Train a model on the given dataset using the PyTorch Module API.

Inputs:
- loader_train: The loader from which train samples will be drawn from.
- loader_test: The loader from which test samples will be drawn from
- model: A PyTorch Module giving the model to train.
- optimizer: An Optimizer object we will use to train the model
- epochs: (Optional) A Python integer giving the number of epochs to train for

Returns: Nothing, but prints model accuracies during training.

In [6]:
def train(loader_train, loader_test, model, optimizer, epochs=100):
    model = model.cuda()
    criterion = nn.CrossEntropyLoss()# choose your loss here, if needed
    
    for e in range(epochs):
        model.train()
        for t, (x, y) in enumerate(loader_train):
            ##########################################################################
            # TODO: YOUR CODE HERE
            # (1) move data to GPU
            # (2) forward and get loss
            # (3) zero out all of the gradients for the variables which the optimizer
            # will update.
            # (4) the backwards pass: compute the gradient of the loss with
            # respect to each  parameter of the model.
            # (5) update the parameters of the model using the gradients
            # computed by the backwards pass.
            x = x.to(device)
            y = y.to(device)
              # Forward pass
            outputs = model(x)
            loss = criterion(outputs, y)

              # Backward and optimize
            optimizer.zero_grad()
            loss.backward()
            optimizer.step()
        # print('Epoch [{}/{}]'.format(e+1, epochs))
            ##########################################################################
            if t % 100 == 0:
                print('Epoch %d, Iteration %d, loss = %.4f' % (e, t, loss.item()))
        test(loader_test, model)

## Testing (6 points)
Test a model using the PyTorch Module API.

Inputs:
- loader: The loader from which test samples will be drawn from.
- model: A PyTorch Module giving the model to test.

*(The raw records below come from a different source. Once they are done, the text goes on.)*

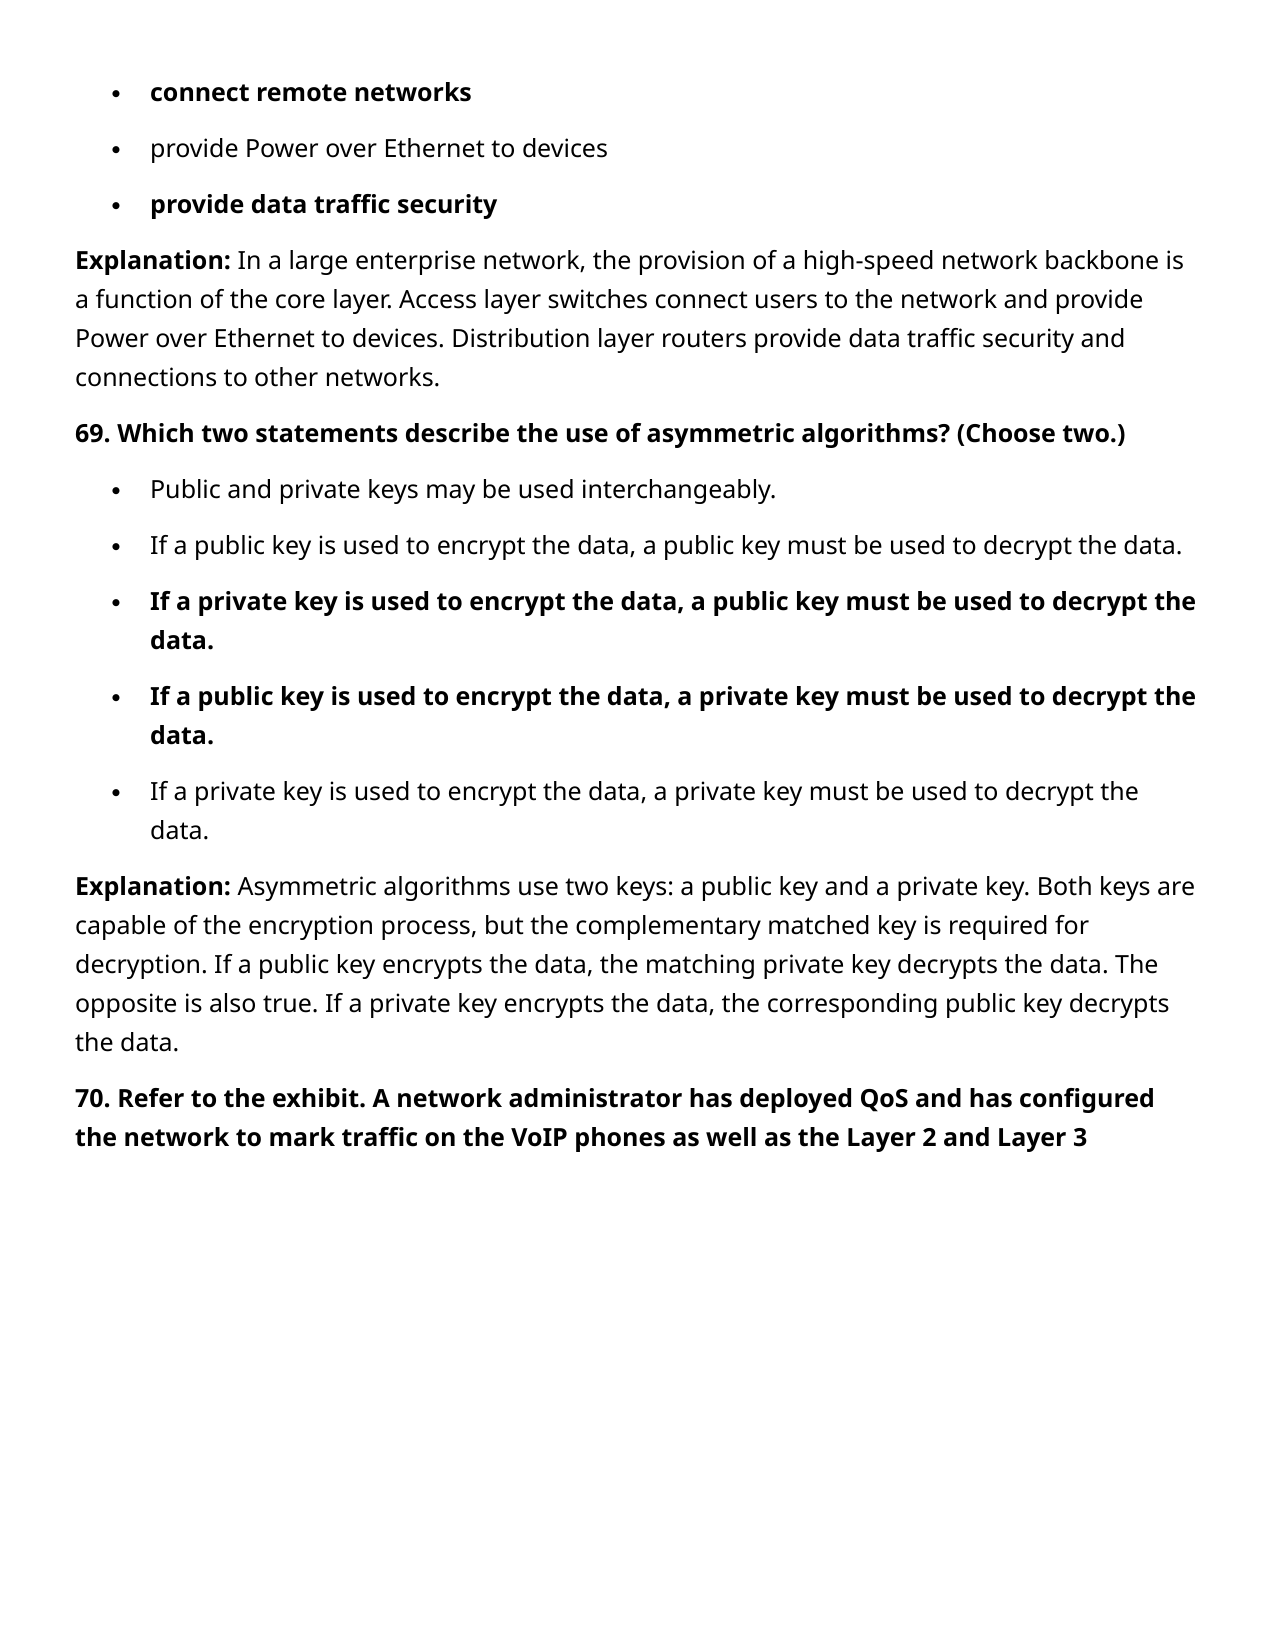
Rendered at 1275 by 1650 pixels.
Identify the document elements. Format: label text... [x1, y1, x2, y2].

list provide Power over Ethernet to devices [112, 131, 1200, 165]
list If a public key is used to encrypt the data, a public key must be used to decrypt the data. [112, 527, 1200, 562]
text 70. Refer to the exhibit. A network administrator has deployed QoS and has configured the network to mark traffic on the VoIP phones as well as the Layer 2 and Layer 3 [75, 1081, 1200, 1154]
list If a private key is used to encrypt the data, a private key must be used to decrypt the data. [112, 773, 1200, 847]
list If a private key is used to encrypt the data, a public key must be used to decrypt the data. [112, 583, 1200, 657]
list provide data traffic security [112, 187, 1200, 221]
list If a public key is used to encrypt the data, a private key must be used to decrypt the data. [112, 678, 1200, 752]
text Explanation: In a large enterprise network, the provision of a high-speed network backbone is a function of the core layer. Access layer switches connect users to the network and provide Power over Ethernet to devices. Distribution layer routers provide data traffic security and connections to other networks. [75, 242, 1200, 394]
list connect remote networks [112, 75, 1200, 109]
text Explanation: Asymmetric algorithms use two keys: a public key and a private key. Both keys are capable of the encryption process, but the complementary matched key is required for decryption. If a public key encrypts the data, the matching private key decrypts the data. The opposite is also true. If a private key encrypts the data, the corresponding public key decrypts the data. [75, 868, 1200, 1059]
list Public and private keys may be used interchangeably. [112, 472, 1200, 506]
text 69. Which two statements describe the use of asymmetric algorithms? (Choose two.) [75, 416, 1200, 450]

Returns: Nothing, but prints model accuracies during training.

In [7]:
def test(loader, model):
    num_correct = 0
    num_samples = 0
    model.eval() # set model to evaluation mode
    with torch.no_grad():
        for x, y in loader:
            ##########################################################################
            # TODO: YOUR CODE HERE
            # (1) move to GPU
            # (2) forward and calculate scores and predictions
            # (2) accumulate num_correct and num_samples
            x = x.to(device)
            y = y.to(device)
            #print(y)
            outputs = model(x)
            _, predicted = torch.max(outputs.data, 1)
            # print("predicted,y,shapes")
            # print(predicted.shape)
            # print(y.shape)
            # num_samples += 64*32*32 #num_samples
            # print(y.shape)
            num_samples += y.shape[0]*y.shape[1]*y.shape[2]
            num_correct += (predicted == y).sum().item()
            acc = float(num_correct) / num_samples
            ##########################################################################
        print('Eval %d / %d correct (%.2f)' % (num_correct, num_samples, 100 * acc))

Describe your design details in the writeup hw3.pdf. (3 points)

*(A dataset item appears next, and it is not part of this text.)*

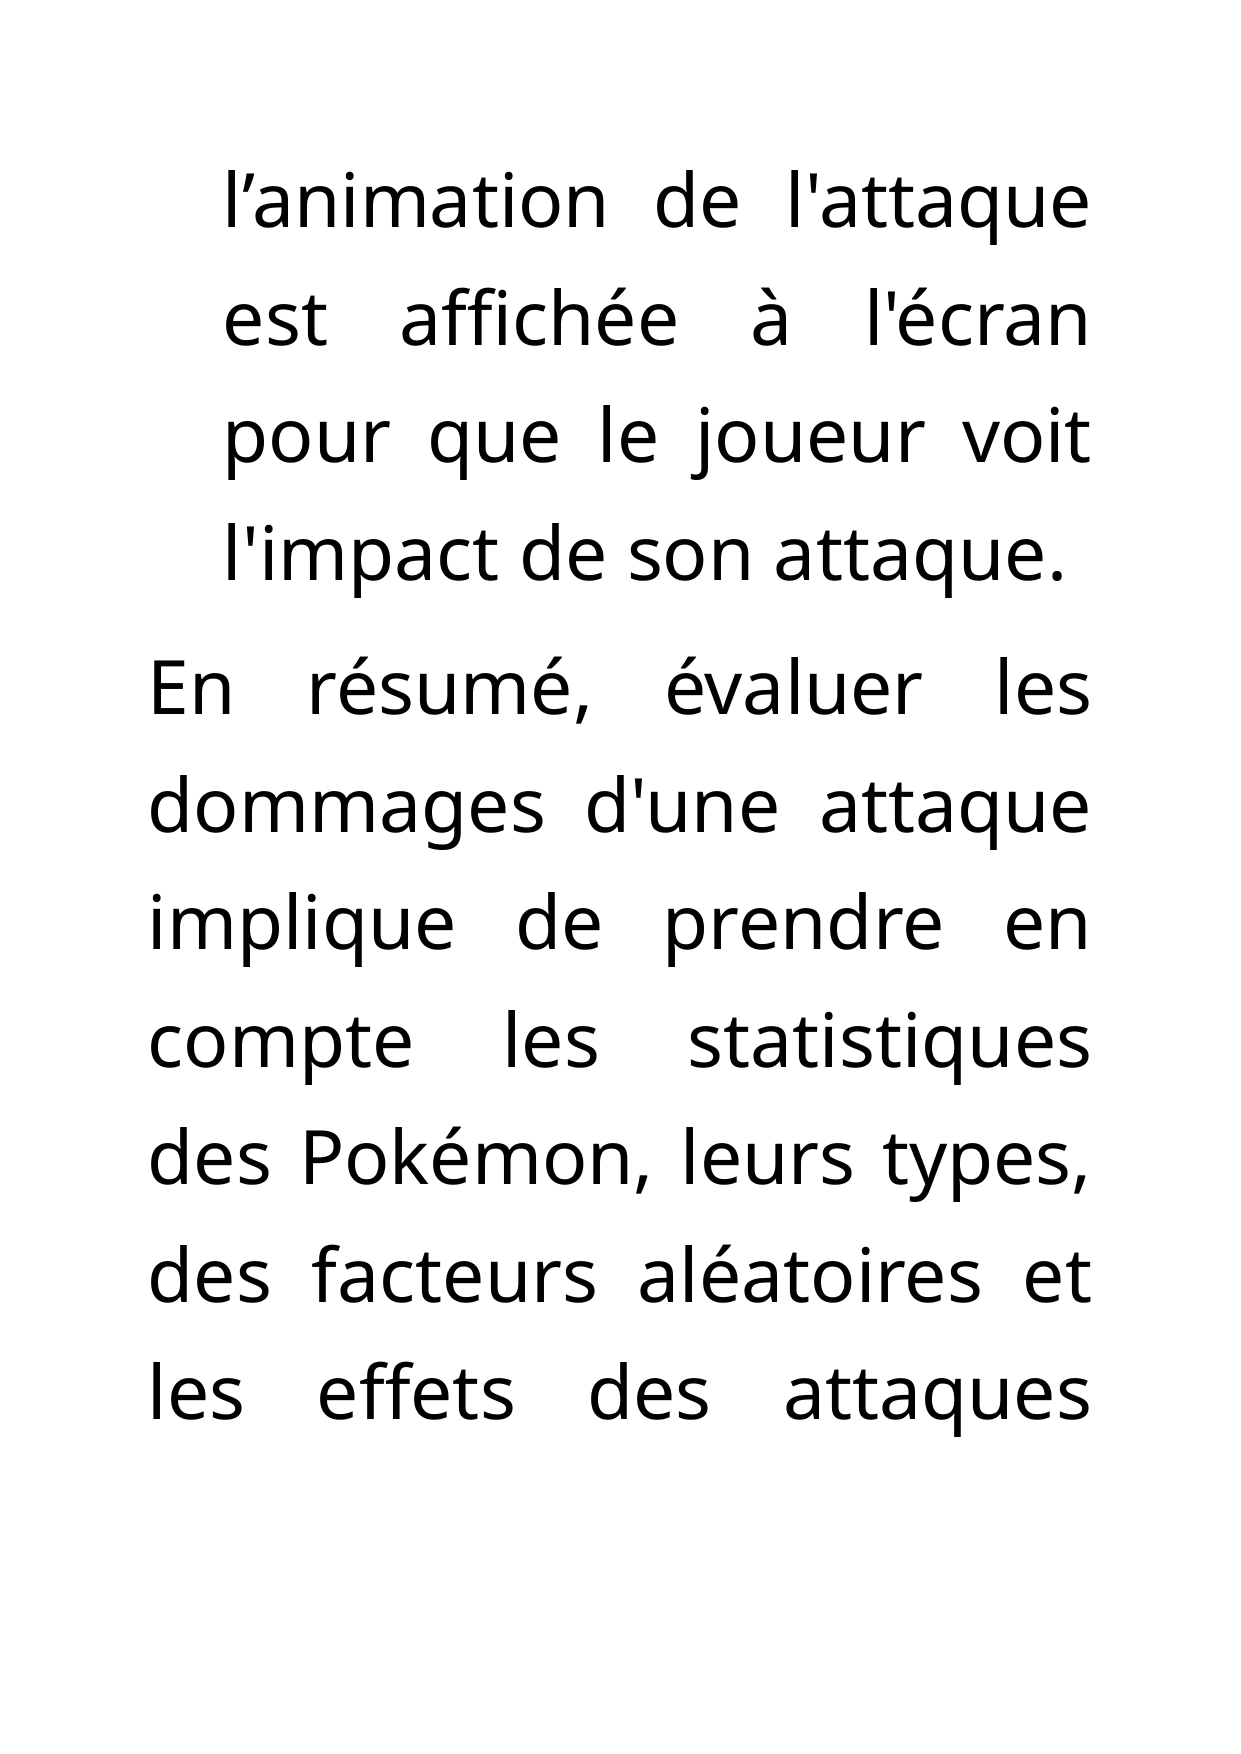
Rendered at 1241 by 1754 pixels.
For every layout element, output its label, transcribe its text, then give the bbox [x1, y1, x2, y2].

text En résumé, évaluer les dommages d'une attaque implique de prendre en compte les statistiques des Pokémon, leurs types, des facteurs aléatoires et les effets des attaques [148, 634, 1093, 1441]
list l’animation de l'attaque est affichée à l'écran pour que le joueur voit l'impact de son attaque. [185, 148, 1093, 602]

Finish your model and optimizer below.

In [8]:
data, labels = next(iter(loader_train))
print(data.shape)
num_samples = len(seg_train)
print(num_samples)
batch_size = data.shape[0]
print(batch_size)

torch.Size([64, 3, 32, 32])
50000
64


In [9]:
model = myNet()
optimizer = optim.SGD(model.parameters(), lr=0.01, momentum=0.9, weight_decay=0.001)
train(loader_train, loader_test, model, optimizer, epochs=100)

Epoch 0, Iteration 0, loss = 2.9627


KeyboardInterrupt: ignored

Visualize my instance segmentation model results

In [None]:
import torch
import torch.nn.functional as F
import matplotlib.pyplot as plt

for batch in loader_train:
    images, masks = batch

def show_segmentation(image, model):
  device = next(model.parameters()).device
  #image = image.to(device)
  image = image.unsqueeze(0).to(device)
  model.eval()
  with torch.no_grad():
    output = model(image)
  predicted_mask = torch.argmax(output, dim=1).squeeze().cpu().numpy()
  plt.imshow(predicted_mask)
  plt.show()

for image in images:
  show_segmentation(image, model)